START PROVIDED DATA
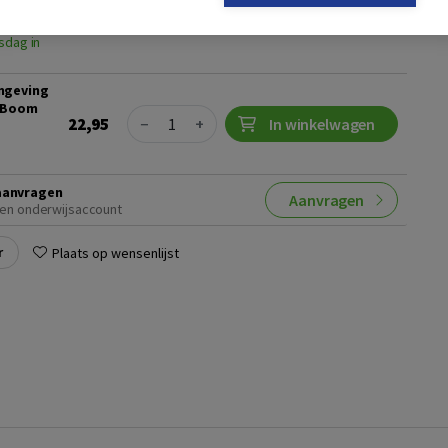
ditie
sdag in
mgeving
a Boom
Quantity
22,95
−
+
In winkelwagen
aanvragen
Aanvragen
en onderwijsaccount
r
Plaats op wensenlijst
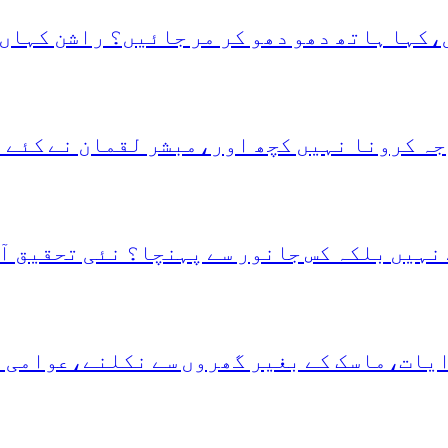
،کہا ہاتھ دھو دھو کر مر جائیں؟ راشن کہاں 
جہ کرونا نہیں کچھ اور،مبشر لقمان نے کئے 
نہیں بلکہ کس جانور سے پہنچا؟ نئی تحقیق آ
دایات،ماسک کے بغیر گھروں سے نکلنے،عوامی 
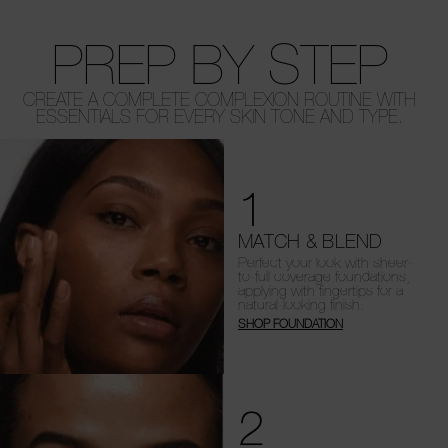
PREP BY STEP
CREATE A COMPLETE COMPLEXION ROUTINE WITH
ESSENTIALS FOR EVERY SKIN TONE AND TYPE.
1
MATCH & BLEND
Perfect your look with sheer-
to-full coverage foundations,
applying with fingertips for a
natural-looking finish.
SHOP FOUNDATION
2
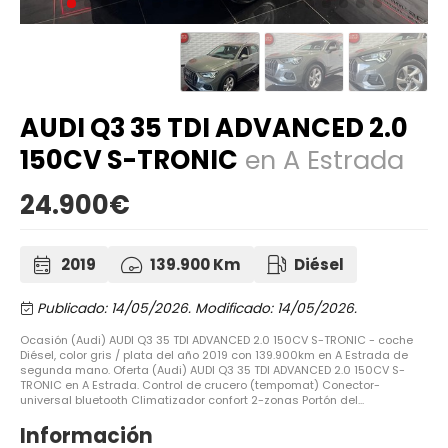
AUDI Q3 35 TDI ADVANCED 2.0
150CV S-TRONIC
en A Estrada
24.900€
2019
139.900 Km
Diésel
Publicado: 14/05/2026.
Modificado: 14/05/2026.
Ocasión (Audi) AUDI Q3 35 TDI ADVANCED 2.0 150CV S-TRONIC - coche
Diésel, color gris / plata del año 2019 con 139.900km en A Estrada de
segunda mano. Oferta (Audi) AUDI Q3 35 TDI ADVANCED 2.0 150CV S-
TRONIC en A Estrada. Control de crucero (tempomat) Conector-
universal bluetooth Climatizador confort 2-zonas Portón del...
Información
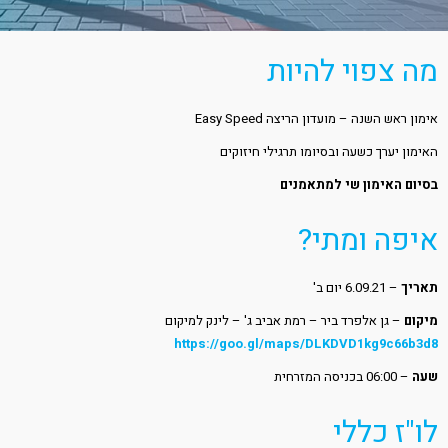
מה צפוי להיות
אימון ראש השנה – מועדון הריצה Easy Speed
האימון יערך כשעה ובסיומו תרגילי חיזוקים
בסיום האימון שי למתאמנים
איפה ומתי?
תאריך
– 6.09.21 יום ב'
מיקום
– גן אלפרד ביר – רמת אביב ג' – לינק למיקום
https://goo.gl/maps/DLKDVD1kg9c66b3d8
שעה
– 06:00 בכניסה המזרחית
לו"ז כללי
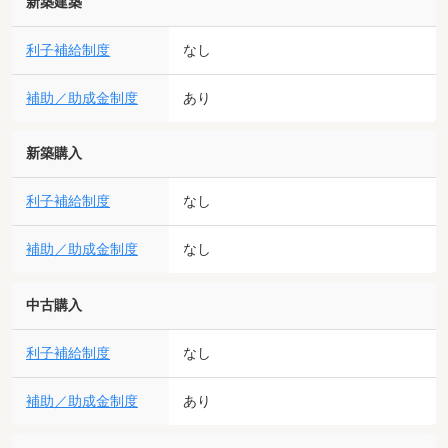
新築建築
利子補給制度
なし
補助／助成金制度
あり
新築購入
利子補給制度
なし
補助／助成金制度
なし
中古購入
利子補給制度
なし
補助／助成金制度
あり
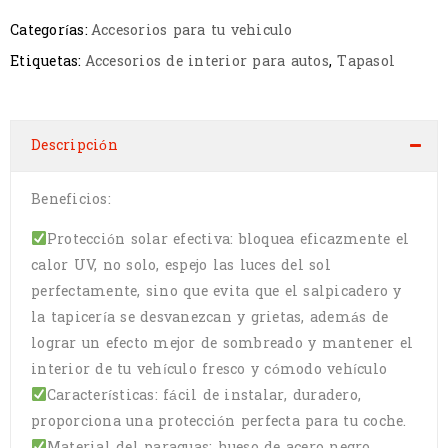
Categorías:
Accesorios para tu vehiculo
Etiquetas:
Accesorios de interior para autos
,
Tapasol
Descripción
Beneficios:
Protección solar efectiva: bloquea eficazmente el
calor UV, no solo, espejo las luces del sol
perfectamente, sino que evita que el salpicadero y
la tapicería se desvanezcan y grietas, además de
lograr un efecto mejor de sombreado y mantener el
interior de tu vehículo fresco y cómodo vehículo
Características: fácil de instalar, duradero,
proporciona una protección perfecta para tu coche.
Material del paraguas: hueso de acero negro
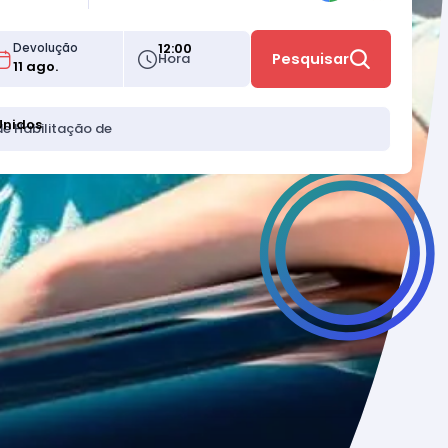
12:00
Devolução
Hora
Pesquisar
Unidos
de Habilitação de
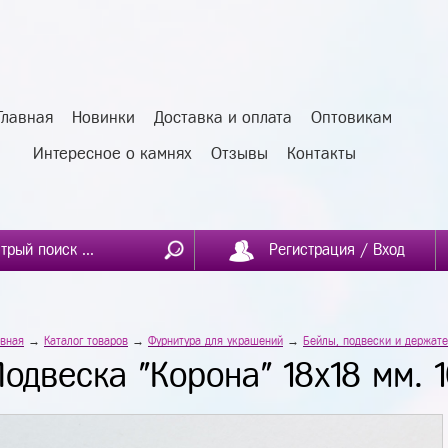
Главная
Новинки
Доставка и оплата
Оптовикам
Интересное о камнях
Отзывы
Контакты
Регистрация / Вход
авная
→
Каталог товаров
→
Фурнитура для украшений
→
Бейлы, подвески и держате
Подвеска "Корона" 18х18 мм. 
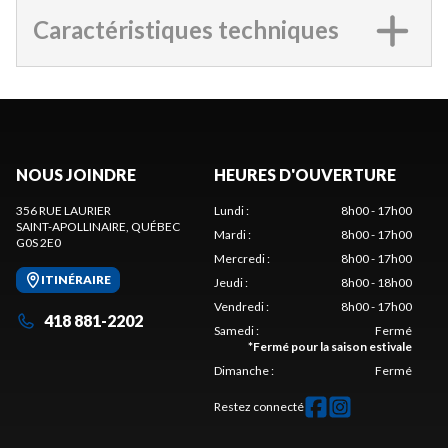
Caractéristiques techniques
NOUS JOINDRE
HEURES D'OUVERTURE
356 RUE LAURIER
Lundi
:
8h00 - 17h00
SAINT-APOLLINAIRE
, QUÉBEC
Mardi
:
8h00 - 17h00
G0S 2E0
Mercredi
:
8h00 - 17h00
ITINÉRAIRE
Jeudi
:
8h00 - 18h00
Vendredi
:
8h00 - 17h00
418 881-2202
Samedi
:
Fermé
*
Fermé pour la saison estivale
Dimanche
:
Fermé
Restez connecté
END PROVIDED DATA
START PROVIDED DATA
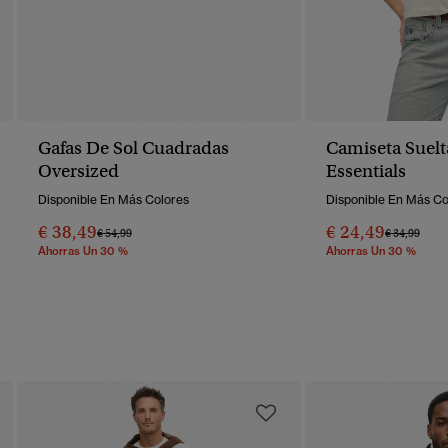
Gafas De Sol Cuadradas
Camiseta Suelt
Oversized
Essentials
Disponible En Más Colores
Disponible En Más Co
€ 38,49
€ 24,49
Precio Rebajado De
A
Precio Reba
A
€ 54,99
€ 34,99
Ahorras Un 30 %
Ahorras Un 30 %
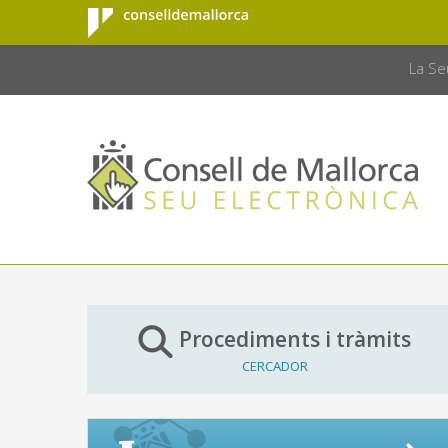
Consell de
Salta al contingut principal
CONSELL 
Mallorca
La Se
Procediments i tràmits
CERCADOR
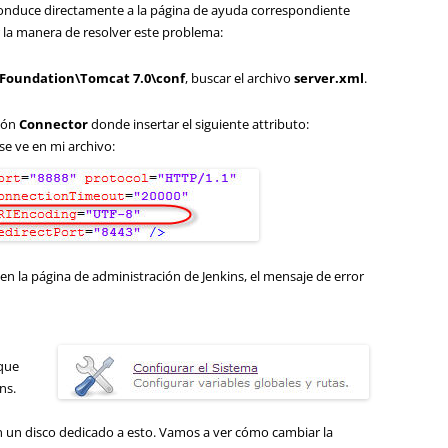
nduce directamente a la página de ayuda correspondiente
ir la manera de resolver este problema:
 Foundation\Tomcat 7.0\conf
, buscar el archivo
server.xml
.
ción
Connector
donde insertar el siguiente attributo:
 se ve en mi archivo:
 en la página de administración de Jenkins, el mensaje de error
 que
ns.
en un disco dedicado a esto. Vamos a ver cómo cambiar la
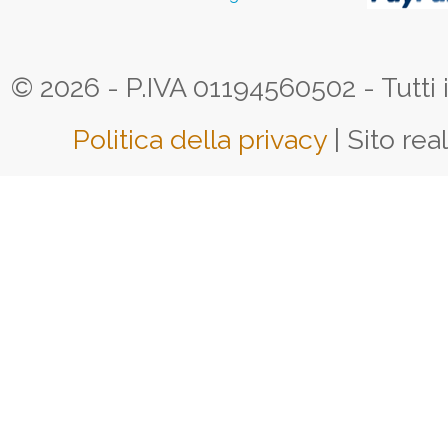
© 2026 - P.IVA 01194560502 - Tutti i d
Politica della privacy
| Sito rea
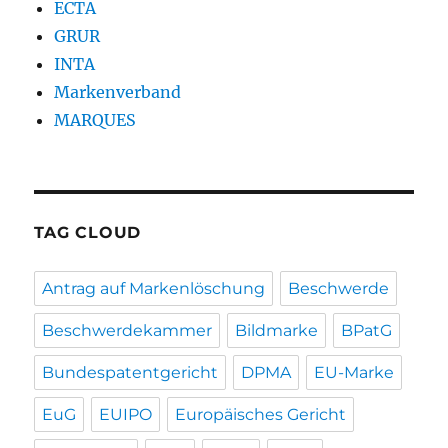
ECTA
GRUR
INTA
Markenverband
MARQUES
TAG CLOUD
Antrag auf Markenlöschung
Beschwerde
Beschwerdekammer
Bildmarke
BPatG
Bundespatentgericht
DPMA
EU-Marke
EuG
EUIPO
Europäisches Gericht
END PROVIDED DATA
:: WHAT YOU HAVE TO DO ::
For this exercise, return exactly the lines above from the line with "Modificado: 14/05/2026." through the line with "מה צפוי להיות", both included. Do not copy the pictures.

:: RESULT FOR THIS EXERCISE ::
Modificado: 14/05/2026.
Ocasión (Audi) AUDI Q3 35 TDI ADVANCED 2.0 150CV S-TRONIC - coche
Diésel, color gris / plata del año 2019 con 139.900km en A Estrada de
segunda mano. Oferta (Audi) AUDI Q3 35 TDI ADVANCED 2.0 150CV S-
TRONIC en A Estrada. Control de crucero (tempomat) Conector-
universal bluetooth Climatizador confort 2-zonas Portón del...
Información
מה צפוי להיות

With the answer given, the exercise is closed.